Problem requirements:
Extend the MySQL forum question below, about totaling order items and payments in one query, picking up right after its last sentence.

Extract provided:
+---+

Converting Multiple subqueries with GROUP BY to JOIN - mysql

I'm working on a simple ordering system in MySQL and I came across this snag that I'm hoping some SQL genius can help me out with.
I have a table for Orders, Payments (with a foreign key reference to the Order table), and OrderItems (also, with a foreign key reference to the Order table) and what I would like to do is get the total outstanding balance (Total and Paid) for the Order with a single query. My initial thought was to do something simple like this:
SELECT Order.*, SUM(OrderItem.Amount) AS Total, SUM(Payment.Amount) AS Paid
FROM Order
JOIN OrderItem ON OrderItem.OrderId = Order.OrderId
JOIN Payment ON Payment.OrderId = Order.OrderId
GROUP BY Order.OrderId
However, if there are multiple Payments or multiple OrderItems, it messes up Total or Paid, respectively (eg. One OrderItem record with an amount of 100 along with two Payment Records will produce a Total of 200).

+---+

Supplied information:
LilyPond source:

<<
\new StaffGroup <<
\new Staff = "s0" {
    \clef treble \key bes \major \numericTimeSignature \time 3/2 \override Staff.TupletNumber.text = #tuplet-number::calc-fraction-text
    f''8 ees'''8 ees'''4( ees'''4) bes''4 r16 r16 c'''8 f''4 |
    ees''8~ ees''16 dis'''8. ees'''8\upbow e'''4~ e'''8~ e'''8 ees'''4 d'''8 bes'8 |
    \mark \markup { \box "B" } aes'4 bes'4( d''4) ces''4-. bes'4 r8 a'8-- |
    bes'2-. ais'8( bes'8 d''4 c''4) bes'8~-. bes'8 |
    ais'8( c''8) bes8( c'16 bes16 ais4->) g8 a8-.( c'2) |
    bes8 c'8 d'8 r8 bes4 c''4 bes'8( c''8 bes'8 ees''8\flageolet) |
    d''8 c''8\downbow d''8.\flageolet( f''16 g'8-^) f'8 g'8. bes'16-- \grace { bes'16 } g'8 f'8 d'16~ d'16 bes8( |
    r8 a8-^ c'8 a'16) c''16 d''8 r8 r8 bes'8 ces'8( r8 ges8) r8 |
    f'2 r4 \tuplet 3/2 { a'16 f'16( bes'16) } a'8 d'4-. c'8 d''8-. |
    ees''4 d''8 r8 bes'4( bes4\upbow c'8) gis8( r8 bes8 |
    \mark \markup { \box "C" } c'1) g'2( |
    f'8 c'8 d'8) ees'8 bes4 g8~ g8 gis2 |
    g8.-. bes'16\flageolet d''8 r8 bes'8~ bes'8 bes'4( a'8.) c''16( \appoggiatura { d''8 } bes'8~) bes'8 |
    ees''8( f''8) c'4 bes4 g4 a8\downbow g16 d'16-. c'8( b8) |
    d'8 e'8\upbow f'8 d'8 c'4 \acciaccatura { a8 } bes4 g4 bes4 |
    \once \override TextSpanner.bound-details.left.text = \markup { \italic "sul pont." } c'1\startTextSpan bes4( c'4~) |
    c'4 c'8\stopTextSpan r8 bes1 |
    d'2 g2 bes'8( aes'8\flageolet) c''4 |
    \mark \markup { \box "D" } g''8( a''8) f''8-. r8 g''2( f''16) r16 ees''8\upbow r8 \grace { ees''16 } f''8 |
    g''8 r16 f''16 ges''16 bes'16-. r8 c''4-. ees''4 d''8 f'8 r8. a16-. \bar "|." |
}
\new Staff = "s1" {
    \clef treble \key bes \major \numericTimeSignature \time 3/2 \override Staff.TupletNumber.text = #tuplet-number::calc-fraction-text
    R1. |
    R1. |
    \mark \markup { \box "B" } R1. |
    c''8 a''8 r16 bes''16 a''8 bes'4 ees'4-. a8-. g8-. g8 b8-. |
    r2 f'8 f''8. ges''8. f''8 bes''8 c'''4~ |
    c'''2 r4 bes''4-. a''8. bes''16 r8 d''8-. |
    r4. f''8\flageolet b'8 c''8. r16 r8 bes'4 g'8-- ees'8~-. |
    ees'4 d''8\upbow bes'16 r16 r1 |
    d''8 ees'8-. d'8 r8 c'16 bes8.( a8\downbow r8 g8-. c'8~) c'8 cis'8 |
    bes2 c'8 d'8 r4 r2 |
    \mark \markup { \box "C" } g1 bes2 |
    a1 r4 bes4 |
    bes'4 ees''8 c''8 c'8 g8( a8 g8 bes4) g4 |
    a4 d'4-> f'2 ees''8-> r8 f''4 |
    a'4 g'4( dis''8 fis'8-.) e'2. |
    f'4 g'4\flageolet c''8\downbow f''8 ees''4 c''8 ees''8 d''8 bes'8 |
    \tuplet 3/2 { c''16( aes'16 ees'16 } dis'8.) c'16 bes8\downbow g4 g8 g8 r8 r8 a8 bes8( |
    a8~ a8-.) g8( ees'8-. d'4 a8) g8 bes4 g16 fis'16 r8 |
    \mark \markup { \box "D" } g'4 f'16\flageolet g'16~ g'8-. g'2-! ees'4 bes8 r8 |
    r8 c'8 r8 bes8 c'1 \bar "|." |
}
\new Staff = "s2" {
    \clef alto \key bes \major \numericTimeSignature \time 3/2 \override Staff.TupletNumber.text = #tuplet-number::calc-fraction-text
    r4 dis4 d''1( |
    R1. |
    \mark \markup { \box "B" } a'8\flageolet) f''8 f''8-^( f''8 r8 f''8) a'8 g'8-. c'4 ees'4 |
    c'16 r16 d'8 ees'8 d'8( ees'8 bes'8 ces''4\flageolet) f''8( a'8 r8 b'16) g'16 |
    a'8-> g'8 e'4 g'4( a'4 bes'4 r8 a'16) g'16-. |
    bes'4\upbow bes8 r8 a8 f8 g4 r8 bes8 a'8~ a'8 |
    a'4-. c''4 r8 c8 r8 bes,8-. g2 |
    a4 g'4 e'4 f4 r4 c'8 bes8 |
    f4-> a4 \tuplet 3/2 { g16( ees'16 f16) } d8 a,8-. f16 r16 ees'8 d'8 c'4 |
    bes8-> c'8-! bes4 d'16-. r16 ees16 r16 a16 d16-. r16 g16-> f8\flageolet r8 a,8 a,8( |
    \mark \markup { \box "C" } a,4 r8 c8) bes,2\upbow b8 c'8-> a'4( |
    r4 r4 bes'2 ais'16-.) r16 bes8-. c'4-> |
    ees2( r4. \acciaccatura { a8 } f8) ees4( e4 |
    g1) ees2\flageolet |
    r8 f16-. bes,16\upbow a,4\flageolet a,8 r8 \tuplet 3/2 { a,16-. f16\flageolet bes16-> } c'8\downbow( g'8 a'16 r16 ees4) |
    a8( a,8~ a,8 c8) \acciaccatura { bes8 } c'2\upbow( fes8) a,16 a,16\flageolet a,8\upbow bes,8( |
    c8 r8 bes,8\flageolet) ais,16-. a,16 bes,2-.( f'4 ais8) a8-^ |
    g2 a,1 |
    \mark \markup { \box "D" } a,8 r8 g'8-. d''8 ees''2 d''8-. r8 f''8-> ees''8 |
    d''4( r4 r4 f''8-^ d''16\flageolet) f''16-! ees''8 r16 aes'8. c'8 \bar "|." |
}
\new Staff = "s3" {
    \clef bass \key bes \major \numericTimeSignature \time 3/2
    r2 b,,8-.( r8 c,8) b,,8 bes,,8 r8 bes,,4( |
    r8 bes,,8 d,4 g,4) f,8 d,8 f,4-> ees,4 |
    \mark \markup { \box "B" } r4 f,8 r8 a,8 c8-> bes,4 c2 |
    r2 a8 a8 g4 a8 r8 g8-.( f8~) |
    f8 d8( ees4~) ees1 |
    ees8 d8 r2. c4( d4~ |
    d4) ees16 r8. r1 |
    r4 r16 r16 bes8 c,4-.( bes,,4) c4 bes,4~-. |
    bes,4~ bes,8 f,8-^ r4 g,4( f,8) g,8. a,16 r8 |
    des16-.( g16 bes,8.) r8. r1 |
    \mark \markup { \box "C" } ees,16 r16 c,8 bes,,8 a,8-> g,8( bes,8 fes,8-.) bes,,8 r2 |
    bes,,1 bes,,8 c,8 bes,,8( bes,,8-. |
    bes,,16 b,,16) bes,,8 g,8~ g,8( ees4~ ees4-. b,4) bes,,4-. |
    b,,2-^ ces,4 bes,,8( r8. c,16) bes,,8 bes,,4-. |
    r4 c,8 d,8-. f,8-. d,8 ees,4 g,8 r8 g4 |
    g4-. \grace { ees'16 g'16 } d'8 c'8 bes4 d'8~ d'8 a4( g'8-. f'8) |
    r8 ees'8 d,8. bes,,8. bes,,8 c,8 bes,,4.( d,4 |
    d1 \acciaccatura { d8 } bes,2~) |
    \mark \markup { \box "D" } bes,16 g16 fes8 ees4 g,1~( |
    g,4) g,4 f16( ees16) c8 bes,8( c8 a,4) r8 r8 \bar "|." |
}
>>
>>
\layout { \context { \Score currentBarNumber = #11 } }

+---+

Exercise response:
In order to overcome this, I can use some subqueries in the following way:
SELECT Order.OrderId, OrderItemGrouped.Total, PaymentGrouped.Paid
FROM Order
JOIN (
SELECT OrderItem.OrderId, SUM(OrderItem.Amount) AS Total
FROM OrderItem
GROUP BY OrderItem.OrderId
) OrderItemGrouped ON OrderItemGrouped.OrderId = Order.OrderId
JOIN (
SELECT Payment.OrderId, SUM(Payment.Amount) AS Paid
FROM Payment
GROUP BY Payment.OrderId
) PaymentGrouped ON PaymentGrouped.OrderId = Order.OrderId
As you can imagine (and as an EXPLAIN on this query will show), this is not exactly an optimal query so, I'm wondering, is there any way to convert these two subqueries with GROUP BY statements into JOINs?

The following is likely to be faster with the right indexes:
select o.OrderId,
(select sum(oi.Amount)
from OrderItem oi
where oi.OrderId = o.OrderId
) as Total,
(select sum(p.Amount)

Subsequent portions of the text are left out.